One year later, on behalf of the WPC, Robinson wrote a letter to the mayor of Montgomery. She made three forceful demands and threatened a boycott of the city bus system. First, she called for the creation of a law that would end segregated seating on city buses. Robinson also called for an end to the humiliating practice of asking black people to pay at the front of the bus and then proceed to enter at the back. Third, she requested that, “buses stop at every corner in residential sections occupied by Negroes as they do in communities where whites reside.” “Mayor Gayle,” Robinson wrote, “three-fourths of the riders of these public conveyances are Negroes. If Negroes did not patronize them, they could not possibly operate.”
Her words fell on deaf ears. Not surprisingly, the mistreatment of black people on city buses continued. When Rosa Parks was arrested in 1955 — for refusing to move to the back of the bus — Robinson “went into high gear,” seizing the opportunity to launch a boycott she and the other members of the WPC had been planning. The night of the Parks’s arrest, Robinson printed out 35,000 fliers announcing the beginning of a citywide bus boycott on December 5, 1955. The next afternoon she and other members of the WPC handed out the fliers to black residents in Montgomery, and even volunteered to participate in the carpool system to help those who needed a ride to work. On December 5, 1955, as Robinson and the WPC had planned, local black residents in Montgomery stopped riding city buses.
Recognizing the success of the boycott, local civil rights leaders decided to establish the Montgomery Improvement Association (MIA), an organization that oversaw the boycott and worked to keep it going until conditions improved. They elected Martin Luther King, Jr., a new minister in town at Dexter Avenue Baptist Church, to serve as the president of the MIA. In effect, King became the public face of the movement and its spokesperson.
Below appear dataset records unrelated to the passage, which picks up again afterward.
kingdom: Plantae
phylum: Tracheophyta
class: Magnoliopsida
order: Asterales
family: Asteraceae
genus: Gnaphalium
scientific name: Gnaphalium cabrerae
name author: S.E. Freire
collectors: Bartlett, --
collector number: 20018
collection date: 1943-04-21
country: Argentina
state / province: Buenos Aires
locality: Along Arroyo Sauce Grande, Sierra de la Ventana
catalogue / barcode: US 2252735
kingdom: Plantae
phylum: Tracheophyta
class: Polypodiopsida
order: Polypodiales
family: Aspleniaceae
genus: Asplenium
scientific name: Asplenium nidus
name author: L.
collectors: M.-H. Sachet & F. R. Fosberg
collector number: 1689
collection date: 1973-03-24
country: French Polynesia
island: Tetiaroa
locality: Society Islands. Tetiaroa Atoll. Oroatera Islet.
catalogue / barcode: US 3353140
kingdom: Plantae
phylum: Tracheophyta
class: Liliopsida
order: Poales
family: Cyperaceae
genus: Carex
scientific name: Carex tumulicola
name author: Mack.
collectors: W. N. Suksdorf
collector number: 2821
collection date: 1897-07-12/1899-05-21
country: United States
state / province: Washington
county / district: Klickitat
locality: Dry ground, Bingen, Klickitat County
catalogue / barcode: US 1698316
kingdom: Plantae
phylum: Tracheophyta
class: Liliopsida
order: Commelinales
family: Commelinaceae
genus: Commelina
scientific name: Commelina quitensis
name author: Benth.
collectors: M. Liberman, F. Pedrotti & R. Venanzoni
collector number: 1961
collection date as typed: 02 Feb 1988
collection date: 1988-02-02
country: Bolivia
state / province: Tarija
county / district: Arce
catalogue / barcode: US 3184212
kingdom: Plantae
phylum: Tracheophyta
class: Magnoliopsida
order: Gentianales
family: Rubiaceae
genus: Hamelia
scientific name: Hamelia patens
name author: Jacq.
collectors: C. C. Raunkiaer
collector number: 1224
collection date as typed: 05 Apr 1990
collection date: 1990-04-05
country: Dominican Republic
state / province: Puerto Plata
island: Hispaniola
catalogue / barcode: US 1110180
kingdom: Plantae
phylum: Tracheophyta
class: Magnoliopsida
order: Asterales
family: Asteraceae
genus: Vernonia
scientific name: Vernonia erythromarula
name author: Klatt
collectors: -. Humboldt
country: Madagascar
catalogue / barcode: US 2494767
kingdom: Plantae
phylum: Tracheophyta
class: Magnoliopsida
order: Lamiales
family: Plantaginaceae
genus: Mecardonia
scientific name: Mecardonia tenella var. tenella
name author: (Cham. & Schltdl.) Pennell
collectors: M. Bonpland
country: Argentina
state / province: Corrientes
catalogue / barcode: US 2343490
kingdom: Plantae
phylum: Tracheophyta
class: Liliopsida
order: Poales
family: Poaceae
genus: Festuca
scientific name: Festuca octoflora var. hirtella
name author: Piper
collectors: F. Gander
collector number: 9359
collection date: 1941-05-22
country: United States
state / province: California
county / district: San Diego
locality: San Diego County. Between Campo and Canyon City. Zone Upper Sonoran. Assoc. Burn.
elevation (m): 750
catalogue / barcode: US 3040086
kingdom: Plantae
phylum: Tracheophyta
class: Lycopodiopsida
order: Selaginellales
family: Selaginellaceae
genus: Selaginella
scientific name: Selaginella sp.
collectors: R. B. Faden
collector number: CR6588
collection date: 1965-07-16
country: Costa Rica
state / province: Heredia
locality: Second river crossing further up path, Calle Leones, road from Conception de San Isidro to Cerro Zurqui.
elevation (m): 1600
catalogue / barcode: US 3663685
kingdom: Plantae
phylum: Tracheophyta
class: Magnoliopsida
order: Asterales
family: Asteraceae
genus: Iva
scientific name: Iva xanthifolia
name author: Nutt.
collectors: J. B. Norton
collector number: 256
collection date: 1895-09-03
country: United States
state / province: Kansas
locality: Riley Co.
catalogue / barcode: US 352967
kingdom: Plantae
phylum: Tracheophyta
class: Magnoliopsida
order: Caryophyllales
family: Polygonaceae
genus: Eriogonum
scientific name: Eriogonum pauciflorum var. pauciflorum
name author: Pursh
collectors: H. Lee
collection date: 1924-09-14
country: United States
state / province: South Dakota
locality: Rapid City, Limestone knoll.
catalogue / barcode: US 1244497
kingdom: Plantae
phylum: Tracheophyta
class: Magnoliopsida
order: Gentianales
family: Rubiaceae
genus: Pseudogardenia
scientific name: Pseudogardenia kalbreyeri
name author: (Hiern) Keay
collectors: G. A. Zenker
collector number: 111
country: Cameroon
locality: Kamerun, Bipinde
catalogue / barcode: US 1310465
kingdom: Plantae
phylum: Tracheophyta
The Montgomery bus boycott lasted 381 days, and the U.S. Supreme Court ultimately ordered the city to integrate the bus system.
It represented one of the most significant developments in the modern Civil Rights Movement. A direct challenge to segregation in the South, the Montgomery bus boycott stood as the first successful example of mass nonviolent resistance in the United States. Significantly, it underscored the crucial, if hidden, role that Black women played in the modern Civil Rights Movement — as organizers, participants, and leaders.